Il bisogno collettivo di un “grand jeté” nella lettura di Anna e Camilla.

Silenzio e disagio. Un applauso spezza il mutismo collettivo dando inizio a quella relazione tra ballerini e pubblico che rappresenta il punto nodale di Grand Jetè, spettacolo a opera della coreografa Silvia Gribaudi. Un lavoro di destrutturazione tra inizio e fine che mira a lasciarci interdetti e ci fa intraprendere in questo modo un percorso individuale di ricerca sul ruolo che ricopriamo noi spettatori.

La MM Contemporary Dance Company si affida a Silvia Gribaudi per esplorare il significato metaforico del Grand Jetè nella vita di tutti i giorni. La regista, assieme a dei ballerini dalla fisicità canonica per il mondo della danza classica, si focalizza sulla contrapposizione tra diversità e omologazione, che vengono proposte in scena attraverso una differenziazione dei movimenti compiuti dai ballerini, i quali dapprima ballano come un corpo unico ma poi si destreggiano in una danza individuale.

Alcune parole risuonano: passion, fashion, perfection e obsession, in un turbinio di assonanze proposte anche dal pubblico che si ingegna in un affanno generale.

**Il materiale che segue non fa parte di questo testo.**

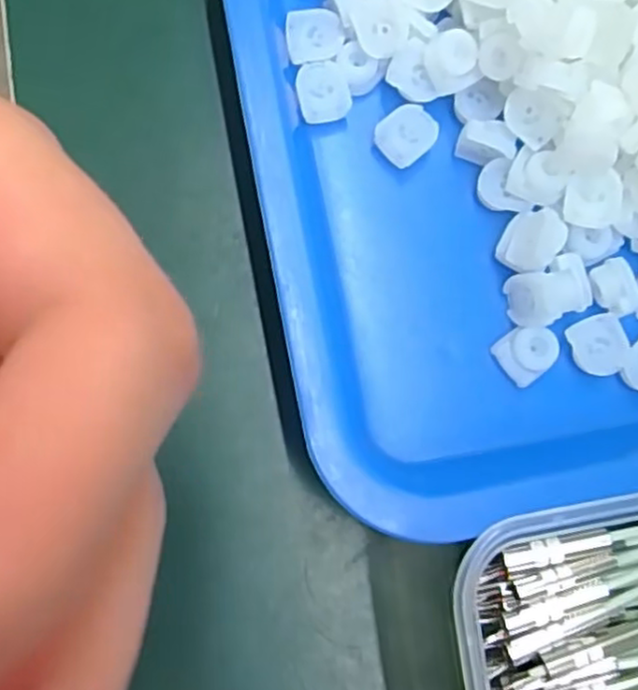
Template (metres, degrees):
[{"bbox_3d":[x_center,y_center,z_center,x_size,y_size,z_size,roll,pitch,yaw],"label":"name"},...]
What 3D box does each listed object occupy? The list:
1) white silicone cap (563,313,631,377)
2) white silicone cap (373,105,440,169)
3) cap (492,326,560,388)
[{"bbox_3d":[0.090,0.000,0.222,0.018,0.004,0.018,1,80,-6],"label":"white silicone cap"},{"bbox_3d":[0.028,-0.068,0.228,0.019,0.004,0.017,-37,92,7],"label":"white silicone cap"},{"bbox_3d":[0.065,0.002,0.220,0.017,0.010,0.016,-36,85,-11],"label":"cap"}]

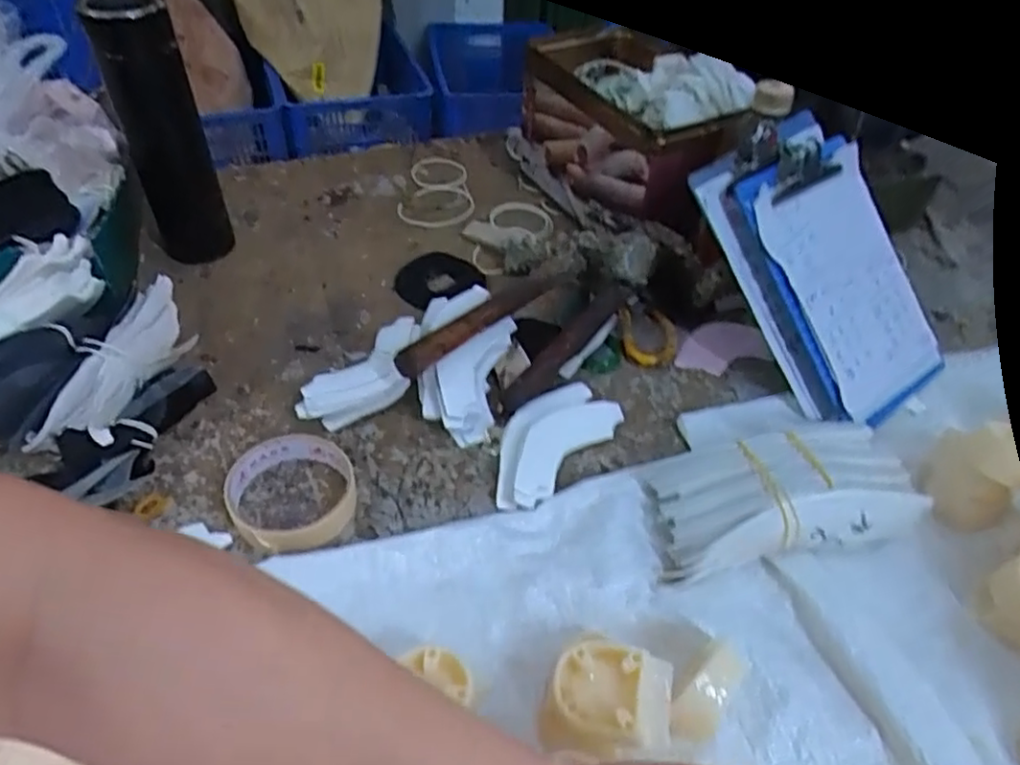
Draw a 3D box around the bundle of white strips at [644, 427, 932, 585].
[{"bbox_3d":[0.192,0.076,0.470,0.204,0.044,0.090,-11,47,-15],"label":"bundle of white strips"}]

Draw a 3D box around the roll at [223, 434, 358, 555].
[{"bbox_3d":[-0.148,0.076,0.468,0.085,0.022,0.094,-29,54,-29],"label":"roll"}]

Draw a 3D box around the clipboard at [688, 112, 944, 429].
[{"bbox_3d":[0.267,-0.095,0.572,0.160,0.041,0.249,-27,92,-22],"label":"clipboard"}]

Una persona in sala urla “satisfaction”,  un’altra “conversation”, e poi è la volta di “immigration”, “pollution”, “depression”, in un bisogno collettivo di far emergere la propria voce su temi che rispecchiano i problemi della società odierna. Grazie al pubblico dunque, è presente un’evoluzione della narrazione stessa, che si perfeziona sulle idee della platea presente e che termina con l’evocazione di un’altra espressione: “jump”, accompagnata dal gesto invitante delle braccia degli attori che ci chiamano a loro. La compagnia abbatte la quarta parete, in un dialogo inaspettato, non sempre immediato e che a tratti risulta forzato. Infatti il pubblico non sa bene come atteggiarsi e come rispondere a queste provocazioni. Codesta visione può essere però integrata dall’esperienza degli spettatori che ci sono affianco e dal loro modo di “stare” e di partecipare a questa esperienza, che da individuale si tramuta in qualcosa di collettivo. L’obiettivo è dunque la costruzione di un’intelligenza collettiva che ci aiuta a “vedere” e comprendere ciò che non avremmo visto da soli.

Questa continua interazione con il pubblico, a tratti estenuante, rappresenta una strategia della Gribaudi di alleggerire l’atmosfera e di distogliere lo spettatore dall’instancabile tentativo della mente di produrre necessariamente un giudizio su ciò che si sta guardando. Un tira e molla persistente che non cessa di chiamare a sé il pubblico e subito dopo lasciarlo in sospeso ricolmo di dubbi.

Lo spettacolo potrebbe risultare infantile e adatto ad un pubblico fanciullesco, dunque più libero di esprimersi e di lasciarsi coinvolgere, ma invece è proprio chi sente maggiore pressione sociale e chi trova difficoltà nell’abbandonare quella compostezza assunta negli anni a trarne profitto, sempre se è disposto ad ampliare i suoi orizzonti.